The Taiwan is continuing is surge against the U.S. Dollar to reach levels not seen since 2014. Equity inflows and comments from the country’s central bank have helped drive Taiwan’s Dollar up.
The TWD advanced 8% last year which represents a problem for Taiwan’s exporters as a stronger currency decreases a company’s profits through foreign exchange effects. Taiwan’s stock market is mainly comprised of exporters that generate an average of 48% of their revenue offshore.
With Taiwanese companies becoming more important in the global electronics value chain, we recommend Taiwanese stocks with exposure to electronics rising in 2018 along with petro-chemical stocks thereby lifting inflows of the TWD. As mentioned above, although a rising TWD will hurt company earnings, it won’t necessary hurt Taiwan’s competitiveness as other Asian currencies are expected to strengthen throughout 2018 (see previous HXL Research Notes).

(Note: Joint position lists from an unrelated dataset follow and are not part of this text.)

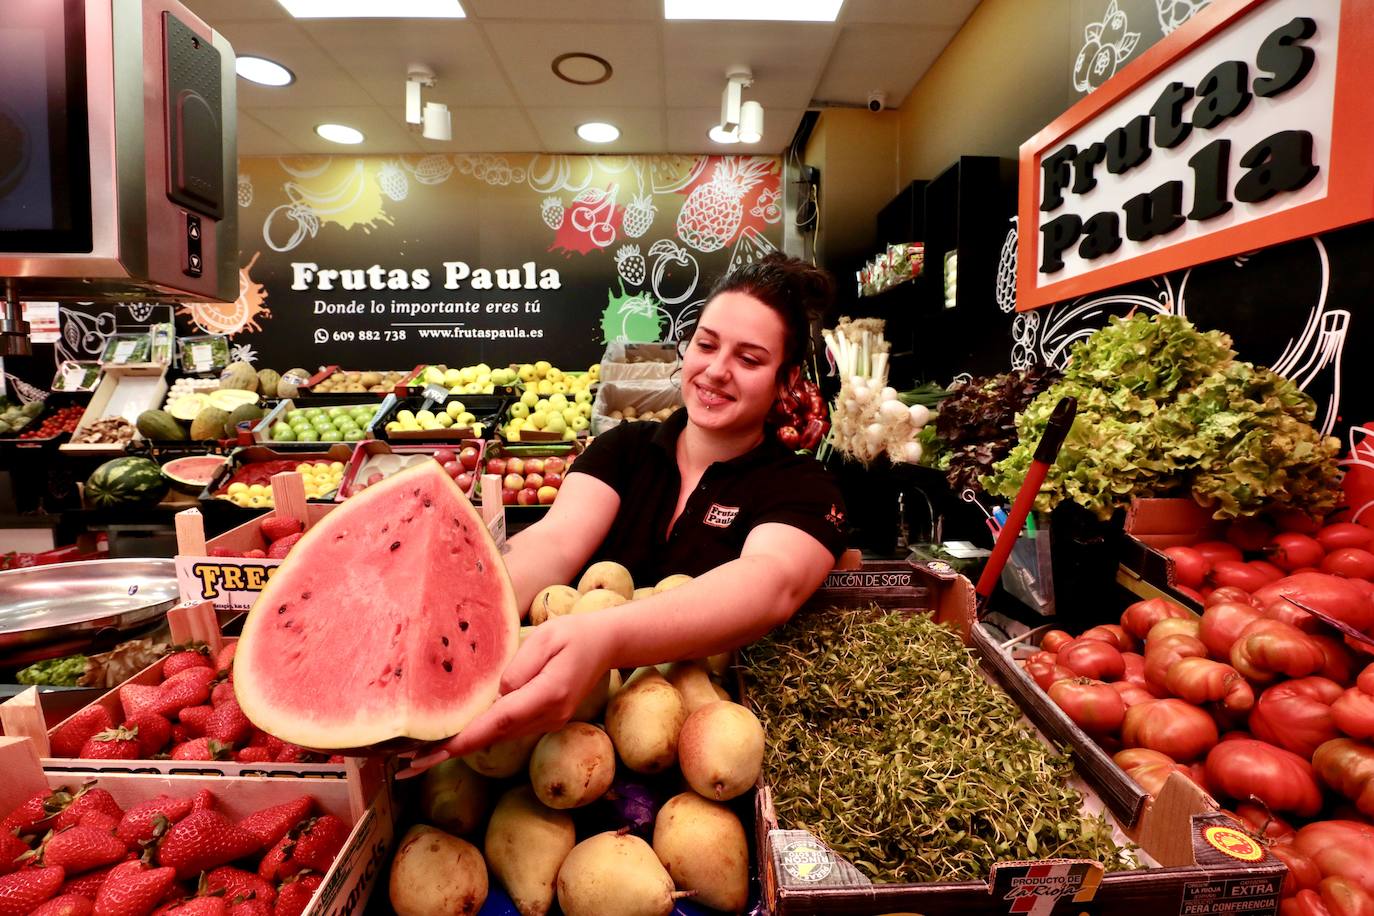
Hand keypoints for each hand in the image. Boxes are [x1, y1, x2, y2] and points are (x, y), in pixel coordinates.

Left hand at [398, 615, 613, 776]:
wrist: (607, 644)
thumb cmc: (574, 634)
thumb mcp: (545, 638)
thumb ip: (518, 667)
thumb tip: (496, 693)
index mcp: (547, 695)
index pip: (498, 721)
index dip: (464, 739)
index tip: (433, 753)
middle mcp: (547, 716)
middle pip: (493, 736)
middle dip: (451, 750)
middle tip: (408, 764)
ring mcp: (548, 722)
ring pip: (499, 736)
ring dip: (463, 744)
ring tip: (420, 754)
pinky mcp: (545, 720)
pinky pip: (508, 729)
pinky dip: (481, 734)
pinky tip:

In addition, comments from Taiwan’s Central Bank governor stating gains in the TWD are “not too much” eased speculation of currency intervention by the Central Bank to curtail further gains.
The USD tends to weaken when the global economy improves and we expect the nation’s GDP to dip slightly to 2.3% this year before recovering to 2.4% in 2019. The TWD will likely continue to strengthen against the USD but with relatively lower volatility and stay below the USDTWD$30 resistance level in the short-term.